Powered By Blogger

Sabtu, 13 Desember 2014

Makalah tentang Hibah



2. HIBAH
2.1  PENGERTIAN HIBAH
Pengertian hibah menurut bahasa. Kata hibah adalah bentuk mashdar dari kata wahaba digunakan dalam al-Quran beserta kata derivatifnya sebanyak 25 kali dalam 13 surat. Wahaba artinya memberi, dan jika subyeknya Allah berati memberi karunia, atau menganugerahi terdapat dalam (QS. Ali Imran(3) :8, Maryam(19) :5, 49, 50, 53).
Secara bahasa, dalam kamus al-Munjid, hibah berasal dari akar kata wahaba-yahabu-hibatan, berarti memberi atau pemberian. Dalam Kamus al-Munawwir kata "hibah" ini merupakan mashdar dari kata wahaba yang berarti pemberian.
Demikian pula dalam Kamus Besar Bahasa Indonesia berarti pemberian dengan sukarela dengan mengalihkan hak atas sesuatu kepada orang lain.
Menurut istilah, pengertian hibah dirumuskan dalam redaksi yang berbeda-beda, di antaranya:
Jumhur ulama sebagaimana dikutip Nasrun Haroen, merumuskan pengertian hibah sebagai: "Akad yang menjadikan kepemilikan tanpa adanya pengganti ketika masih hidup dan dilakukan secara sukarela".
Maksudnya, hibah itu merupakan pemberian sukarela seseorang kepada orang lain tanpa ganti rugi, yang mengakibatkan berpindahnya pemilikan harta itu dari pemberi kepada orang yang diberi.
Abd al-Rahman al-Jazirî dalam Kitab al-Fiqh ‘ala al-Mazahib al-­Arba ’ah, menghimpun empat pengertian hibah dari empat mazhab, yaitu menurut mazhab Hanafi, hibah adalah memberikan sesuatu benda dengan tanpa menjanjikan imbalan seketika, sedangkan menurut mazhab Maliki yaitu memberikan milik sesuatu zat dengan tanpa imbalan kepada orang yang diberi, dan juga bisa disebut hadiah. Mazhab Syafi’i dengan singkat menyatakan bahwa hibah menurut pengertian umum adalah memberikan milik secara sadar sewaktu hidup.

**Tugas yang Diminta:**
a) Ubah paragraf makalah tentang hibah yang diawali "Abd al-Rahman al-Jazirî dalam Kitab" menjadi daftar butir yang lebih ringkas, tanpa menghilangkan fakta utamanya.
b) Tuliskan lanjutan makalah tentang hibah, mulai setelah kalimat terakhir yang ditampilkan.

**Data yang Diberikan:**

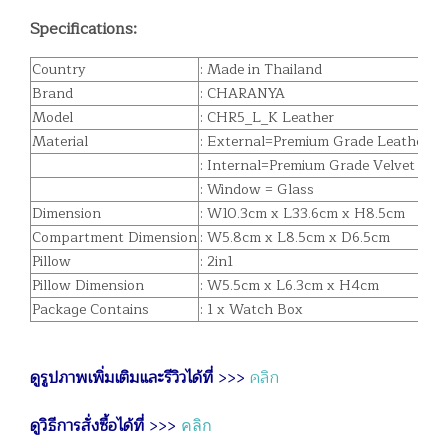
Specifications:
Country
: Made in Thailand
Brand
: CHARANYA
Model
: CHR5_L_K Leather
Material
: External=Premium Grade Leather
: Internal=Premium Grade Velvet
: Window = Glass
Dimension
: W10.3cm x L33.6cm x H8.5cm
Compartment Dimension
: W5.8cm x L8.5cm x D6.5cm
Pillow
: 2in1
Pillow Dimension
: W5.5cm x L6.3cm x H4cm
Package Contains
: 1 x Watch Box
ดูรูปภาพเพิ่มเติมและรีวิวได้ที่
>>>
คลิก
ดูวิธีการสั่งซื้อได้ที่
>>>
คลิก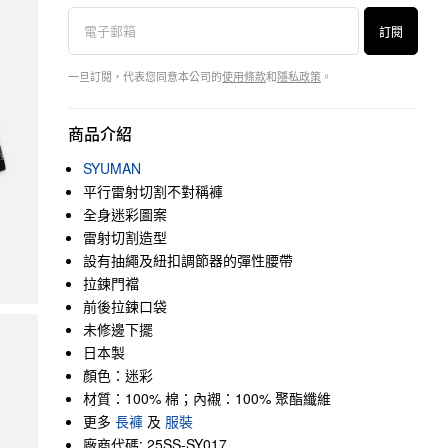
訂閱
一旦訂閱，代表您同意本公司的
使用條款
和
隱私政策
。
商品介紹
SYUMAN
平行雷射切割不對稱褲
全身迷彩圖案
雷射切割造型
設有抽繩及紐扣調節器的彈性腰帶
拉鍊門襠
前後拉鍊口袋
未修邊下擺
日本製
顏色：迷彩
材質：100% 棉；內襯：100% 聚酯纖維
更多
長褲
及
服裝
廠商代碼: 25SS-SY017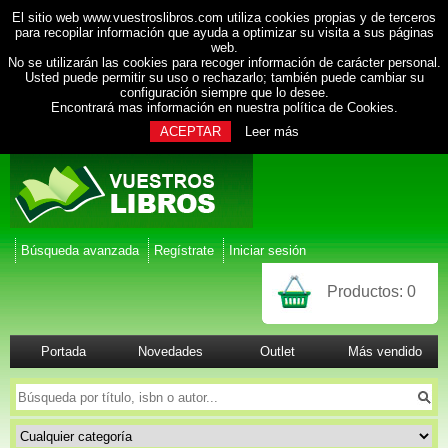
El sitio web www.vuestroslibros.com utiliza cookies propias y de terceros
para recopilar información que ayuda a optimizar su visita a sus páginas
web.
No se utilizarán las cookies para recoger información de carácter personal.
Usted puede permitir su uso o rechazarlo; también puede cambiar su
configuración siempre que lo desee.
Encontrará mas información en nuestra
política de Cookies
.
ACEPTAR
Leer más
Búsqueda avanzada
Regístrate
Iniciar sesión
Productos:
0
Portada
Novedades
Outlet
Más vendido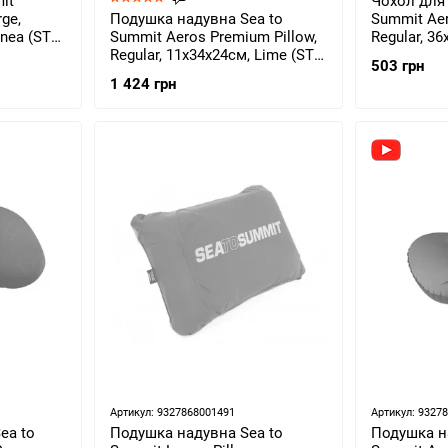
it
Чохол для
rge,
Подушка надувна Sea to
Summit Aer
anea (STS
Summit Aeros Premium Pillow,
Regular, 3
Regular, 11х34х24см, Lime (STS
(STS APIL
503 грн
APILPREMRLI)
1 424 грн
Артикул: 9327868001491
Артикул: 9327
ea to
Подушка надувна Sea to
Подушка н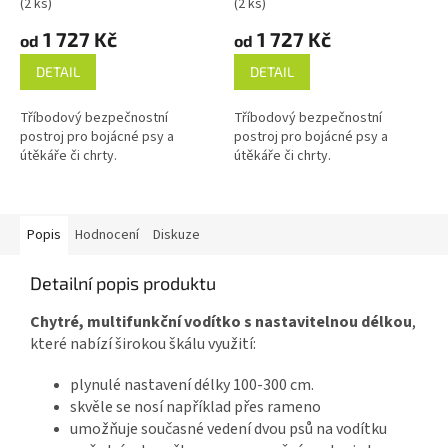
(2 ks)
(2 ks)
1 727 Kč
1 727 Kč
od
od
DETAIL
DETAIL
Tříbodový bezpečnostní
Tříbodový bezpečnostní
postroj pro bojácné psy a
postroj pro bojácné psy a
útěkáře či chrty.
útěkáře či chrty.
Popis
Hodnocení
Diskuze
Detailní popis produktu
Chytré, multifunkční vodítko s nastavitelnou délkou
,
které nabízí širokou škálu využití:
plynulé nastavení délky 100-300 cm.
skvěle se nosí například přes rameno
umožňuje současné vedení dvou psů na vodítku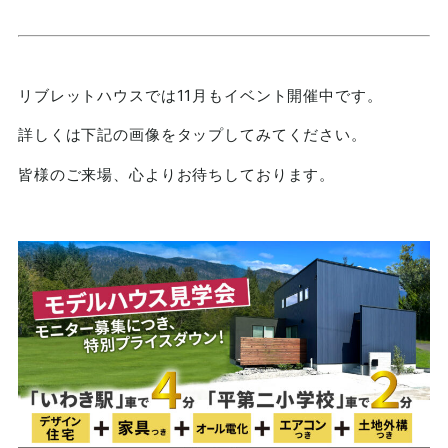
リブレットハウスでは11月もイベント開催中です。
詳しくは下記の画像をタップしてみてください。
皆様のご来場、心よりお待ちしております。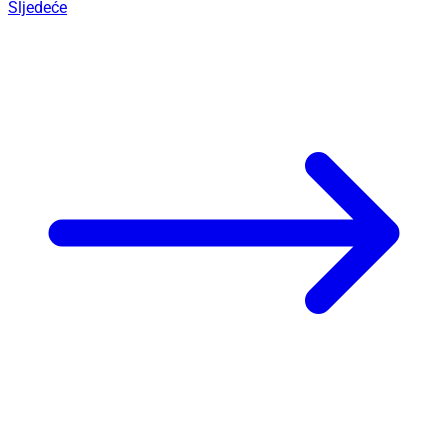
Sljedeće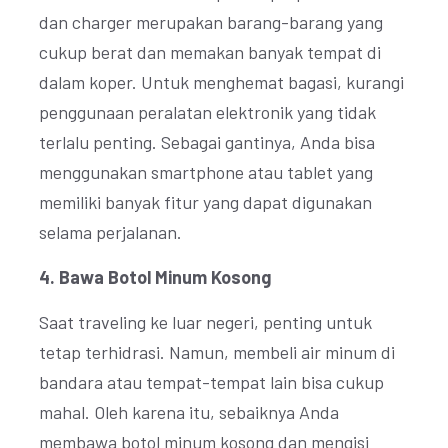
dan charger merupakan barang-barang yang
cukup berat dan memakan banyak tempat di
dalam koper. Untuk menghemat bagasi, kurangi
penggunaan peralatan elektronik yang tidak
terlalu penting. Sebagai gantinya, Anda bisa
menggunakan smartphone atau tablet yang
memiliki banyak fitur yang dapat digunakan
selama perjalanan.
4. Bawa Botol Minum Kosong
Saat traveling ke luar negeri, penting untuk
tetap terhidrasi. Namun, membeli air minum di
bandara atau tempat-tempat lain bisa cukup
mahal. Oleh karena itu, sebaiknya Anda
membawa botol minum kosong dan mengisi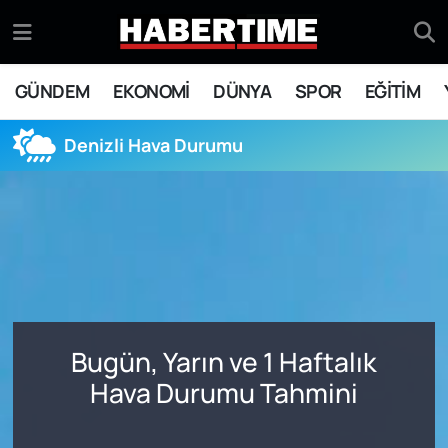
GÜNDEM
Eskişehir Nöbetçi Eczaneler
GÜNDEM
EKONOMİ
DÜNYA
SPOR
EĞİTİM
EKONOMİ
Eskişehir Hava Durumu
Denizli Hava Durumu
DÜNYA
Eskişehir Namaz Vakitleri
SPOR
Eskişehir Trafik Yoğunluk Haritası
EĞİTİM
Süper Lig Puan Durumu ve Fikstür
YAŞAM
Tüm Manşetler
Bugün, Yarın ve 1 Haftalık
SİYASET
Son Dakika Haberleri
Hava Durumu Tahmini
ASAYİŞ
Haber Arşivi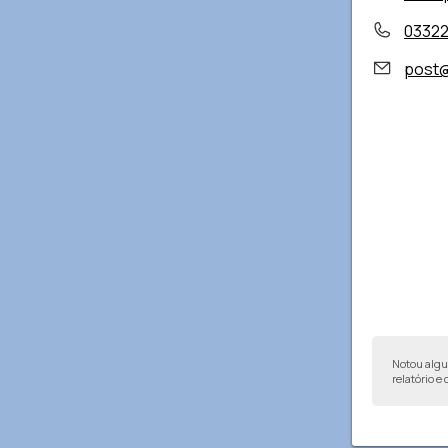
0332
post@
Notou alg
relatório e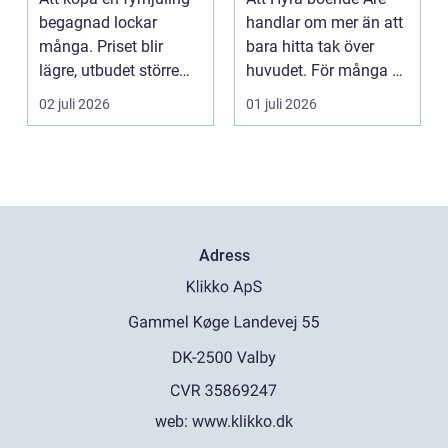
begagnad lockar
handlar om mer än att
många. Priset blir
bara hitta tak över
lägre, utbudet större
huvudet. För många är
och du kan ofta få e...
boendet själva n...
02 juli 2026
01 juli 2026
Adress
web:
www.klikko.dk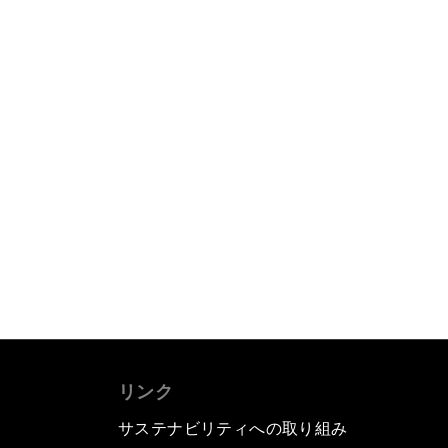
リンク
サステナビリティへの取り組み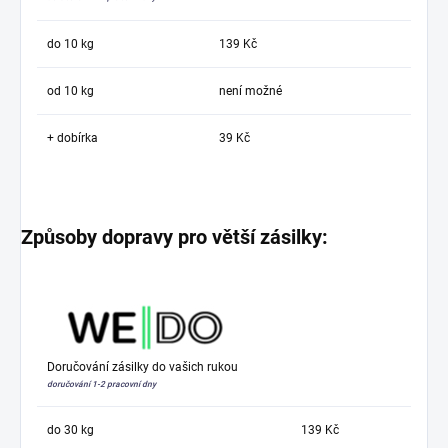
do 10 kg
139 Kč
od 10 kg
není možné
+ dobírka
39 Kč
Způsoby dopravy pro větší zásilky:
Doručování zásilky do vašich rukou
doručování 1-2 pracovní dny
do 30 kg
139 Kč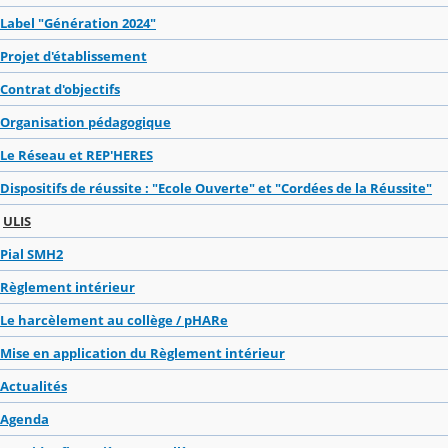
Label "Génération 2024"
Projet d'établissement
Contrat d'objectifs
Organisation pédagogique
Le Réseau et REP'HERES
Dispositifs de réussite : "Ecole Ouverte" et "Cordées de la Réussite"
ULIS
Pial SMH2
Règlement intérieur
Le harcèlement au collège / pHARe
Mise en application du Règlement intérieur
Actualités
Agenda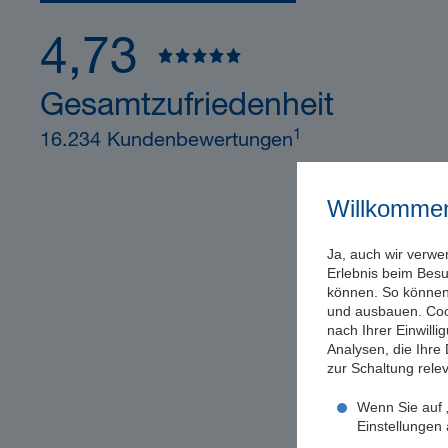
4,73
Gesamtzufriedenheit
1
16.234 Kundenbewertungen
Willkomme
Ja, auch wir verwe
Erlebnis beim Bes
können. So können 
und ausbauen. Coo
nach Ihrer Einwill
Analysen, die Ihre
zur Schaltung rel
Wenn Sie auf „
Einstellungen a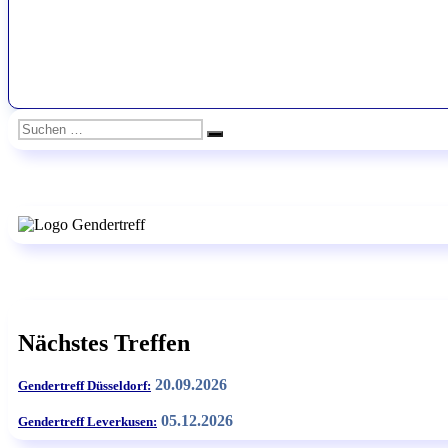
Suchen
Suchen
nach:
Nächstes Treffen
20.09.2026
Gendertreff Düsseldorf:
05.12.2026
Gendertreff Leverkusen: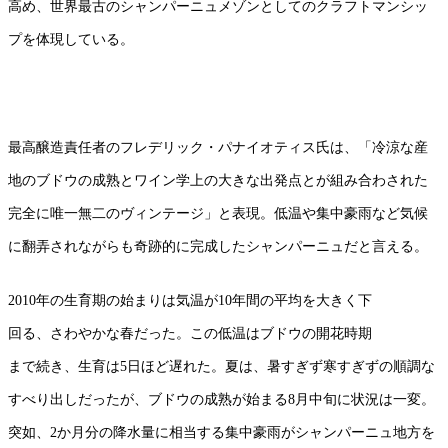
高め、世界最古のシャンパーニュメゾンとしてのクラフトマンシッ
プを体現している。
最高醸造責任者のフレデリック・パナイオティス氏は、「冷涼な産
地のブドウの成熟とワイン学上の大きな出発点とが組み合わされた
完全に唯一無二のヴィンテージ」と表現。低温や集中豪雨など気候
に翻弄されながらも奇跡的に完成したシャンパーニュだと言える。
2010年の生育期の始まりは気温が10年間の平均を大きく下
回る、さわやかな春だった。この低温はブドウの開花時期
まで続き、生育は5日ほど遅れた。夏は、暑すぎず寒すぎずの順調な
すべり出しだったが、ブドウの成熟が始まる8月中旬に状況は一変。
突如、2か月分の降水量に相当する集中豪雨がシャンパーニュ地方を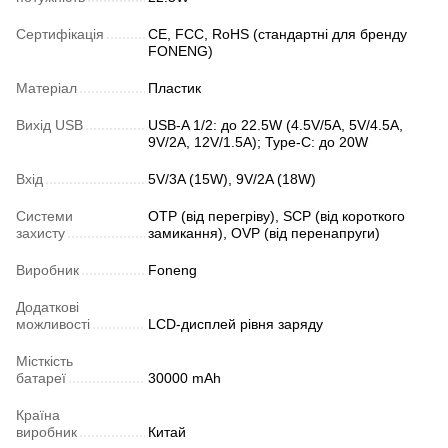
Сертифікація
CE, FCC, RoHS (стандартні для бренду
FONENG)
Матеріал
Пластик
Вихід USB
USB-A 1/2: до 22.5W (4.5V/5A, 5V/4.5A,
9V/2A, 12V/1.5A); Type-C: до 20W
Вхід
5V/3A (15W), 9V/2A (18W)
Системи
OTP (від перегріву), SCP (від короткого
захисту
замикання), OVP (від перенапруги)
Виробник
Foneng
Додаткові
можливості
LCD-дисплей рівня заряду
Місткість
батареї
30000 mAh
Країна
виробник
Китай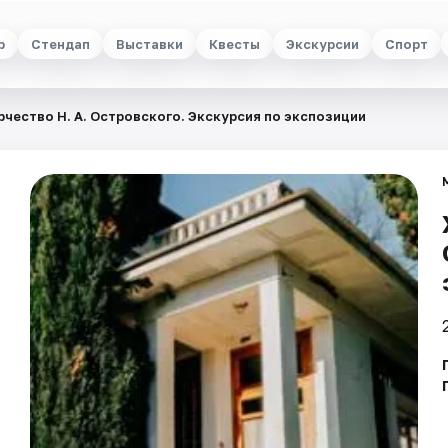
р
Стендап
Выставки
Квесты
Экскурсии
Спорт
рчество Н. А. Островского. Экскурсия по экспозиции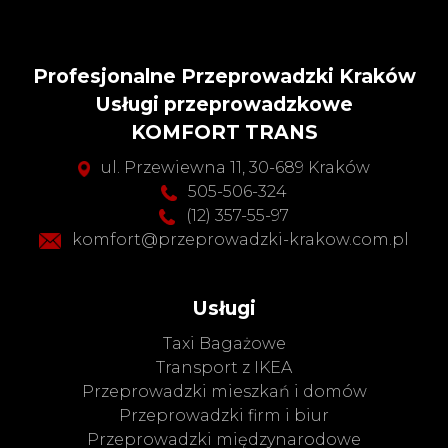
Profesjonalne Przeprowadzki Kraków
Usługi przeprowadzkowe
KOMFORT TRANS
ul. Przewiewna 11, 30-689 Kraków
505-506-324
(12) 357-55-97
komfort@przeprowadzki-krakow.com.pl
Usługi
Taxi Bagażowe
Transport z IKEA
Przeprowadzki mieszkań i domów
Przeprowadzki firm i biur
Przeprowadzki międzynarodowe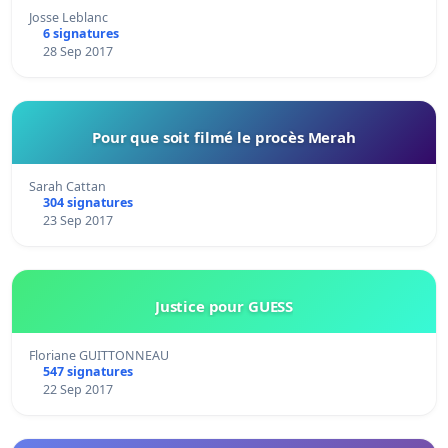
Josse Leblanc
6 signatures
28 Sep 2017
Pour que soit filmé le procès Merah
Sarah Cattan
304 signatures
23 Sep 2017
Justice pour GUESS
Floriane GUITTONNEAU
547 signatures
22 Sep 2017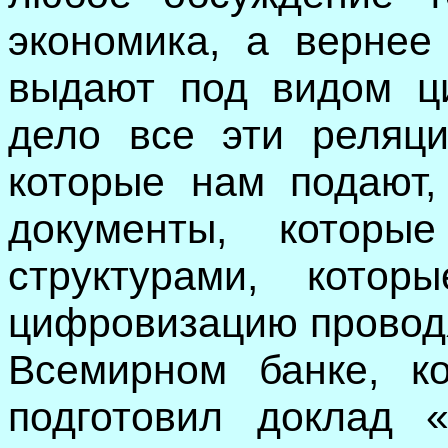
экономика, а вернее
выдают под видом ц
дело все эти реляци
которые нам подают,
документы, которы
структурами, кото
цифровизацию проводя
Всемирном банке, к
подготовил доклад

**Kumpulan Jawaban:**
a)
- Abd al-Rahman al-Jazirî, dalam Kitab al-Fiqh ‘ala al-Mazahib al-Arba’ah, menghimpun pengertian hibah dari empat mazhab.
- Mazhab Hanafi: memberikan suatu benda tanpa menjanjikan imbalan seketika.
- Mazhab Maliki: memberikan milik suatu zat tanpa imbalan kepada penerima, dan dapat juga disebut hadiah.
- Mazhab Syafi’i: secara umum, memberikan milik secara sadar sewaktu hidup.

b)
Pengertian hibah yang lebih rinci dan komprehensif dikemukakan mazhab Hambali:
Pemilikan harta dari seseorang kepada orang lain yang mengakibatkan orang yang diberi boleh melakukan tindakan hukum terhadap harta itu, baik harta itu tertentu maupun tidak, bendanya ada dan boleh diserahkan yang penyerahannya dilakukan ketika pemberi masih hidup, tanpa mengharapkan imbalan.
Menurut Sayyid Sabiq, hibah adalah akad yang dilakukan dengan maksud memindahkan milik seseorang kepada orang lain ketika masih hidup dan tanpa imbalan.
Pengertian hibah dari Syekh Muhammad ibn Qasim al-Ghazzi, bahwa hibah adalah memberikan sesuatu yang dilestarikan dan dimutlakkan dalam hubungannya dengan keadaan ketika masih hidup tanpa ada ganti, meskipun dari jenjang atas.
Tidak jauh berbeda dengan rumusan di atas, Zainuddin Ibn Abd Aziz al-Malîbary, bahwa pengertian hibah adalah memberikan suatu barang yang pada galibnya sah dijual atau piutang, oleh orang ahli tabarru, dengan tanpa ada penukarannya.
Beberapa pengertian hibah tersebut, disimpulkan mengandung makna pemberian harta kepada seseorang secara langsung tanpa mengharapkan imbalan apapun, kecuali untuk mendekatkan diri kepada Allah. Dengan demikian dapat disimpulkan bahwa hibah adalah akad atau perjanjian yang menyatakan perpindahan milik seseorang kepada orang lain diwaktu ia masih hidup tanpa mengharapkan penggantian sedikitpun.
Hibah sebagai salah satu bentuk tolong menolong dalam rangka kebajikan antara sesama manusia sangat bernilai positif. Para ulama fikih (Imam Syafi'i, Maliki) sepakat mengatakan bahwa hukum hibah adalah sunnah berdasarkan firman Allah dalam surat an-Nisa, (4) : 4

2.2  SYARAT-SYARAT HIBAH

Syarat hibah menurut ulama Hanabilah ada 11 :
1.  Hibah dari harta yang boleh di tasharrufkan
2.  Terpilih dan sungguh-sungguh
3.  Harta yang diperjualbelikan
4.  Tanpa adanya pengganti
5.  Orang yang sah memilikinya
6.  Sah menerimanya
7.  Walinya sebelum pemberi dipandang cukup waktu
8.  Menyempurnakan pemberian
9.  Tidak disertai syarat waktu
10.  Pemberi sudah dipandang mampu tasharruf (merdeka, dan mukallaf)
       11.  Mauhub harus berupa harta yang khusus untuk dikeluarkan.
2.3  RUKUN HIBAH

Menurut ulama Hanafiyah, rukun hibah adalah ijab dan qabul sebab keduannya termasuk akad seperti halnya jual-beli. Sedangkan menurut jumhur ulama rukun hibah ada empat :
1.  pemberi hibah (al-Wahib)
2.  penerima hibah (al-Mauhud lahu)
3.  barang atau harta yang dihibahkan (Mauhud)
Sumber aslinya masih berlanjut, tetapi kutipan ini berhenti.